* _Dataset_
--------------------------------------------------

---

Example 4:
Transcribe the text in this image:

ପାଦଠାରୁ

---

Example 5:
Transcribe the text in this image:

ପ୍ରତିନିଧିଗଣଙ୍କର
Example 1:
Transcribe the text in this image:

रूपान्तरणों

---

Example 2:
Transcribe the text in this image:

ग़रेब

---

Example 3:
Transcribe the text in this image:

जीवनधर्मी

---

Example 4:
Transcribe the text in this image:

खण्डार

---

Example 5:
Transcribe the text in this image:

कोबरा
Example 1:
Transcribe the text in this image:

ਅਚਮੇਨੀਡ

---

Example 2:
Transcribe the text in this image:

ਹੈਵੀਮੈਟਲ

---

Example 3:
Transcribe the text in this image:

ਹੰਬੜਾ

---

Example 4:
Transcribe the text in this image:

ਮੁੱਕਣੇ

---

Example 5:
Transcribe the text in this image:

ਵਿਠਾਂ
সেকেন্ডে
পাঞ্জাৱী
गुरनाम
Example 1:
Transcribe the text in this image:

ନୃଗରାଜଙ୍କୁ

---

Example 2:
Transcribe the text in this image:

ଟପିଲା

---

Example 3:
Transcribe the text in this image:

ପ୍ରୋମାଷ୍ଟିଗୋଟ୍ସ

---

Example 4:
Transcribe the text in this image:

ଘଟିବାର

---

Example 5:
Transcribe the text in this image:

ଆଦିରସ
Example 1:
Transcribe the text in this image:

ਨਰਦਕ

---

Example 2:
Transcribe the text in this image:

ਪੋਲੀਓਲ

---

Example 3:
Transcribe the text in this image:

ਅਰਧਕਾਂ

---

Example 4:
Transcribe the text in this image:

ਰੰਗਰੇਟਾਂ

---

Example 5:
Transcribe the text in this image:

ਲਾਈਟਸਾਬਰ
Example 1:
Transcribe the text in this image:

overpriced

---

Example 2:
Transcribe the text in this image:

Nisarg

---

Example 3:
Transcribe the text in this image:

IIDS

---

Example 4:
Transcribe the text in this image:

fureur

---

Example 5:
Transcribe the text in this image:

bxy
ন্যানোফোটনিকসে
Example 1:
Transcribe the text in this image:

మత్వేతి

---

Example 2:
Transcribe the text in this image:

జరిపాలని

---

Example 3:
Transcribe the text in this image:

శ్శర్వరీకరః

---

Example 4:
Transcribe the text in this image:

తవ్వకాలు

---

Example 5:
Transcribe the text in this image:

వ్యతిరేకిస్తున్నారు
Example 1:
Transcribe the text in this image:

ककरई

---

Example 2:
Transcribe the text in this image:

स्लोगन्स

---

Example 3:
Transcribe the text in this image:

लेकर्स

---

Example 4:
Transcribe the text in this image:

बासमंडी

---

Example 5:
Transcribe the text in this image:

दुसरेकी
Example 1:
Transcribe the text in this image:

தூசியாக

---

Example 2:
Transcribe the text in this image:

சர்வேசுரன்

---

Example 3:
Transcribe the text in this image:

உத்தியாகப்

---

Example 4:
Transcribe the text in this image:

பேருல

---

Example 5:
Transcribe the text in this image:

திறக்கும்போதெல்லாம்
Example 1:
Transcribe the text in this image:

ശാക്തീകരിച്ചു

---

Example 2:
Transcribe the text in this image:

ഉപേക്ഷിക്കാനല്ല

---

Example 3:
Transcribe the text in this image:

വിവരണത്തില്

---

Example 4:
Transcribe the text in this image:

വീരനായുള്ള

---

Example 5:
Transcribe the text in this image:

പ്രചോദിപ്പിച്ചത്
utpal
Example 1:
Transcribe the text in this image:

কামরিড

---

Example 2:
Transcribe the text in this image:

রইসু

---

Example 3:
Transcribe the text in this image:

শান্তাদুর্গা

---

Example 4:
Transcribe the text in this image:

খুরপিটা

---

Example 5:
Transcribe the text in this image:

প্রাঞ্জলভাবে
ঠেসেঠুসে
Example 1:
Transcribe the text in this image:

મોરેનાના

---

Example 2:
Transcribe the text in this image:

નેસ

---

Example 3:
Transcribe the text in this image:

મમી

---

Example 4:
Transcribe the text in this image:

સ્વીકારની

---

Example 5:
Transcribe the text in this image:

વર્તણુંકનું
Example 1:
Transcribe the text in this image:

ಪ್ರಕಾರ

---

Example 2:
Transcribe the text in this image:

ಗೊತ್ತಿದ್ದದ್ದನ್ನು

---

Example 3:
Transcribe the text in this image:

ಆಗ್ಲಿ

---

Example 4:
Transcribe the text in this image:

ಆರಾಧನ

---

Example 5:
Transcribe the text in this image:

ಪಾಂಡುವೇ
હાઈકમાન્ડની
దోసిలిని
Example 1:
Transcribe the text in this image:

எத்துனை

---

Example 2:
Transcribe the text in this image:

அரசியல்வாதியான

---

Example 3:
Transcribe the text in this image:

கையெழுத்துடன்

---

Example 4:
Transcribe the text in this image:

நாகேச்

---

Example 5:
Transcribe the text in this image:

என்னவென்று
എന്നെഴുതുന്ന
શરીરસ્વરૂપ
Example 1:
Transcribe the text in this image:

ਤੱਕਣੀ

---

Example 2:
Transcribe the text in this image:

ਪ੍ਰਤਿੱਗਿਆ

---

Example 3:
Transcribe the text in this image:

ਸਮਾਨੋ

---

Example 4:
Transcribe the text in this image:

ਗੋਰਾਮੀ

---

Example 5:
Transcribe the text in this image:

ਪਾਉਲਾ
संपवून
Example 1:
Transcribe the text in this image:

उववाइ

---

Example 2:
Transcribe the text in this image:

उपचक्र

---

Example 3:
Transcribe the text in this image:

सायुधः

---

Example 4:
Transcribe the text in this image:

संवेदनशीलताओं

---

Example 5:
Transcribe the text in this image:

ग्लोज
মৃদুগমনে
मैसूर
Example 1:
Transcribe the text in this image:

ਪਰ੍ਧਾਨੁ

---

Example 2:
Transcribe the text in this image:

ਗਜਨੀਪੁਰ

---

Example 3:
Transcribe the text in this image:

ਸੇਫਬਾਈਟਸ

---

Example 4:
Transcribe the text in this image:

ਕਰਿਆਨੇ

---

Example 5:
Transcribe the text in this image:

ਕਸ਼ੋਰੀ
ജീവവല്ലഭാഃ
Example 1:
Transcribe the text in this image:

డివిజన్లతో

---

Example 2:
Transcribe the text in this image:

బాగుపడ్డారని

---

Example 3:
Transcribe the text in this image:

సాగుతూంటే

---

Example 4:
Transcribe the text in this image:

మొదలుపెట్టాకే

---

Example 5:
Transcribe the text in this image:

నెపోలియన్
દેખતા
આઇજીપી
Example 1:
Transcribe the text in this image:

--------------------------------------------------

* _Task description_
Reproduce each entry exactly, with nothing missing.

* _Answer below_
---

Example 4:
Transcribe the text in this image:

ପାଦଠାରୁ

---

Example 5:
Transcribe the text in this image:

ପ୍ରତିନିଧିଗଣଙ୍କର
Example 1:
Transcribe the text in this image:

रूपान्तरणों

---

Example 2:
Transcribe the text in this image:

ग़रेब

---

Example 3:
Transcribe the text in this image:

जीवनधर्मी

---

Example 4:
Transcribe the text in this image:

खण्डार

---

Example 5:
Transcribe the text in this image:

कोबरा
Example 1:
Transcribe the text in this image:

ਅਚਮੇਨੀਡ

---

Example 2:
Transcribe the text in this image:

ਹੈਵੀਮੈਟਲ

---

Example 3:
Transcribe the text in this image:

ਹੰਬੜਾ

---

Example 4:
Transcribe the text in this image:

ਮੁੱਕਣੇ

---

Example 5:
Transcribe the text in this image:

ਵਿਠਾਂ
সেকেন্ডে
পাঞ্জাৱী
गुरनाम
Example 1:
Transcribe the text in this image:

ନୃଗରାଜଙ୍କୁ

---

Example 2:
Transcribe the text in this image:

ଟପିଲା

---

Example 3:
Transcribe the text in this image:

ପ୍ରୋମାଷ୍ଟିଗୋଟ୍ସ

---

Example 4:
Transcribe the text in this image:

ଘଟିବାର

---

Example 5:
Transcribe the text in this image:

ଆଦିରସ
Example 1:
Transcribe the text in this image:

ਨਰਦਕ

---

Example 2:
Transcribe the text in this image:

ਪੋਲੀਓਲ

---

Example 3:
Transcribe the text in this image:

ਅਰਧਕਾਂ

---

Example 4:
Transcribe the text in this image:

ਰੰਗਰੇਟਾਂ

---

Example 5:
Transcribe the text in this image:

ਲਾਈਟਸਾਬਰ
Example 1:
Transcribe the text in this image:

overpriced

---

Example 2:
Transcribe the text in this image:

Nisarg

---

Example 3:
Transcribe the text in this image:

IIDS

---

Example 4:
Transcribe the text in this image:

fureur

---

Example 5:
Transcribe the text in this image:

bxy
ন্যানোফোটনিকসে
Example 1:
Transcribe the text in this image:

మత్వేతి

---

Example 2:
Transcribe the text in this image:

జరిపాలని

---

Example 3:
Transcribe the text in this image:

శ్శర్వరీకరః

---

Example 4:
Transcribe the text in this image:

తవ్వకాలు

---

Example 5:
Transcribe the text in this image:

వ్యతిరేకిస్తున్నారు
Example 1:
Transcribe the text in this image:

ककरई

---

Example 2:
Transcribe the text in this image:

स्लोगन्स

---

Example 3:
Transcribe the text in this image:

लेकर्स

---

Example 4:
Transcribe the text in this image:

बासमंडी

---

Example 5:
Transcribe the text in this image:

दुसरेकी
Example 1:
Transcribe the text in this image:

தூசியாக

---

Example 2:
Transcribe the text in this image:

சர்வேசுரன்

---

Example 3:
Transcribe the text in this image:

உத்தியாகப்

---

Example 4:
Transcribe the text in this image:

பேருல

---

Example 5:
Transcribe the text in this image:

திறக்கும்போதெல்லாம்
Example 1:
Transcribe the text in this image:

ശാക്തീകരിച്ചു

---

Example 2:
Transcribe the text in this image:

ഉപേക്ഷിക്കാനല്ല

---

Example 3:
Transcribe the text in this image:

വിവരണത്തില്

---

Example 4:
Transcribe the text in this image:

വീരനായുള്ള

---

Example 5:
Transcribe the text in this image:

പ്രചോദിപ്പിച്ചത്
utpal
Example 1:
Transcribe the text in this image:

কামরিড

---

Example 2:
Transcribe the text in this image:

রইসু

---

Example 3:
Transcribe the text in this image:

শান্তাদুর্গা

---

Example 4:
Transcribe the text in this image:

খুরপিটা

---

Example 5:
Transcribe the text in this image:

প্রাঞ্জলভাবে
ঠেসেঠুসে
Example 1:
Transcribe the text in this image:

મોરેનાના

---

Example 2:
Transcribe the text in this image:

નેસ

---

Example 3:
Transcribe the text in this image:

મમી

---

Example 4:
Transcribe the text in this image:

સ્વીકારની

---

Example 5:
Transcribe the text in this image:

વર્તણુંકનું
Example 1:
Transcribe the text in this image:

ಪ್ರಕಾರ

---

Example 2:
Transcribe the text in this image:

ಗೊತ್ತಿದ್ದದ್ದನ್ನು

---

Example 3:
Transcribe the text in this image:

ಆಗ್ಲಿ

---

Example 4:
Transcribe the text in this image:

ಆರಾಧನ

---

Example 5:
Transcribe the text in this image:

ಪಾಂಡುವೇ
હાઈકમાન્ડની
దోసిలిని
Example 1:
Transcribe the text in this image:

எத்துனை

---

Example 2:
Transcribe the text in this image:

அரசியல்வாதியான

---

Example 3:
Transcribe the text in this image:

கையெழுத்துடன்

---

Example 4:
Transcribe the text in this image:

நாகேச்

---

Example 5:
Transcribe the text in this image:

என்னவென்று
എന്നെഴുതുന്ന
શરીરસ્વરૂપ
Example 1:
Transcribe the text in this image:

ਤੱਕਣੀ

---

Example 2:
Transcribe the text in this image:

ਪ੍ਰਤਿੱਗਿਆ

---

Example 3:
Transcribe the text in this image:

ਸਮਾਨੋ

---

Example 4:
Transcribe the text in this image:

ਗੋਰਾਮੀ

---

Example 5:
Transcribe the text in this image:

ਪਾਉਲਾ
संपवून
Example 1:
Transcribe the text in this image:

उववाइ

---

Example 2:
Transcribe the text in this image:

उपचक्र

---

Example 3:
Transcribe the text in this image:

सायुधः

---

Example 4:
Transcribe the text in this image:

संवेदनशीलताओं

---

Example 5:
Transcribe the text in this image:

ग्लोज
মৃদুগমনে
मैसूर
Example 1:
Transcribe the text in this image:

ਪਰ੍ਧਾਨੁ

---

Example 2:
Transcribe the text in this image:

ਗਜਨੀਪੁਰ

---

Example 3:
Transcribe the text in this image:

ਸੇਫਬਾਈਟਸ

---

Example 4:
Transcribe the text in this image:

ਕਰਿਆਨੇ

---

Example 5:
Transcribe the text in this image:

ਕਸ਼ੋਰੀ
ജീവവല്ലഭാഃ
Example 1:
Transcribe the text in this image:

డివిజన్లతో

---

Example 2:
Transcribe the text in this image:

బాగుపడ్డారని

---

Example 3:
Transcribe the text in this image:

సాగుతూంటే

---

Example 4:
Transcribe the text in this image:

మొదలుపెట్టాకే

---

Example 5:
Transcribe the text in this image:

నెపోలియన్
દેખતા
આઇજીપી
Example 1:
Transcribe the text in this image:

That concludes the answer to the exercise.